There might even be a moment of cynical mirth in the blatant contradiction of the president’s promise to keep the lights on, and current draft legislation that paints a very different picture.
It’s laughable that Ramaphosa said – and I quote: ‘We are confident that the worst is behind us and the end of load shedding is finally within reach’ – when just a month ago the draft Integrated Resources Plan (IRP) of 2023 was gazetted for public comment, which states unequivocally that load shedding is here to stay until at least 2030.
Either Mineral Resources and Energy Minister Gwede Mantashe was lying in the IRP, or the president did in Sona, because both can’t be true.
But it’s not funny when our economic future is unequivocally tied to our grid security, and that security depends on the performance – or lack thereof – of state-owned Eskom.
Sona's moral oversight
An even more discouraging takeaway from Sona was the International Criminal Court human rights moral high ground the president celebrated, without a single mention of not one, but two South African court judgments against his administration last year for broadly the same offence – human rights violations of all South Africans for not acting to prevent load shedding and its most basic threat to the right to life.
There’s no argument against the global promotion of human rights. At the same time, the doctrine of clean hands applies; you can’t preach lofty ideals from a soap box if you’ve been found guilty of the same offence in an independent court of law.
In this year’s Sona the president reminded us that he was chairman of the Constitutional Assembly during the drafting of our Constitution, and noted that "as President, I see it as my primary duty to defend our Constitution, and to work every day to realise its promise".

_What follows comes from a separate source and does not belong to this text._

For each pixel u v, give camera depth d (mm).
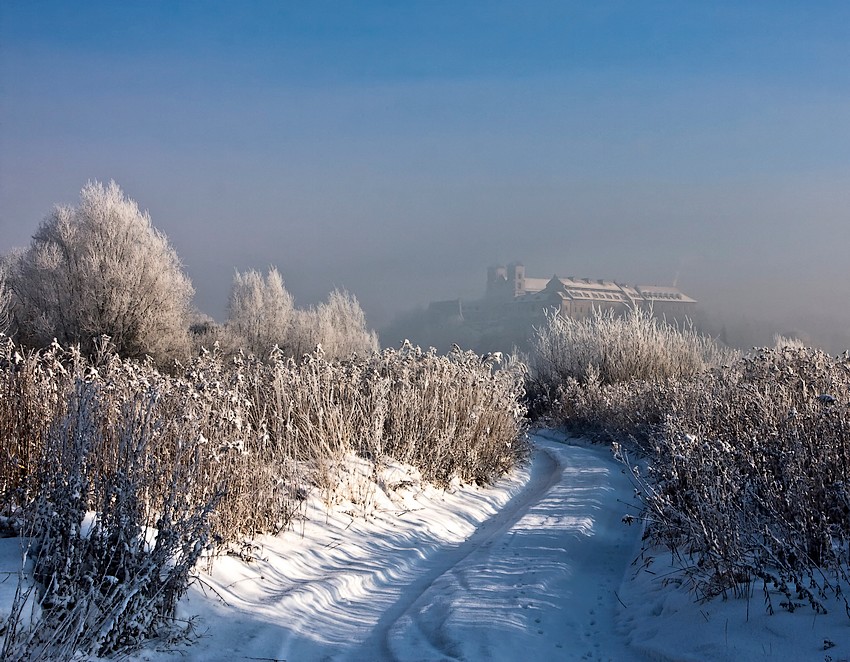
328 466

He’s absolutely right, which is why – with two judicial human rights strikes against his administration in less than a year, in addition to being a founding father of our democracy and incumbent president – a Sona offering a mea culpa and a tangible turnaround strategy would have boosted investor confidence far more than pats on the back for 2023’s governmental performance that over-promised but under-delivered, just like the year before.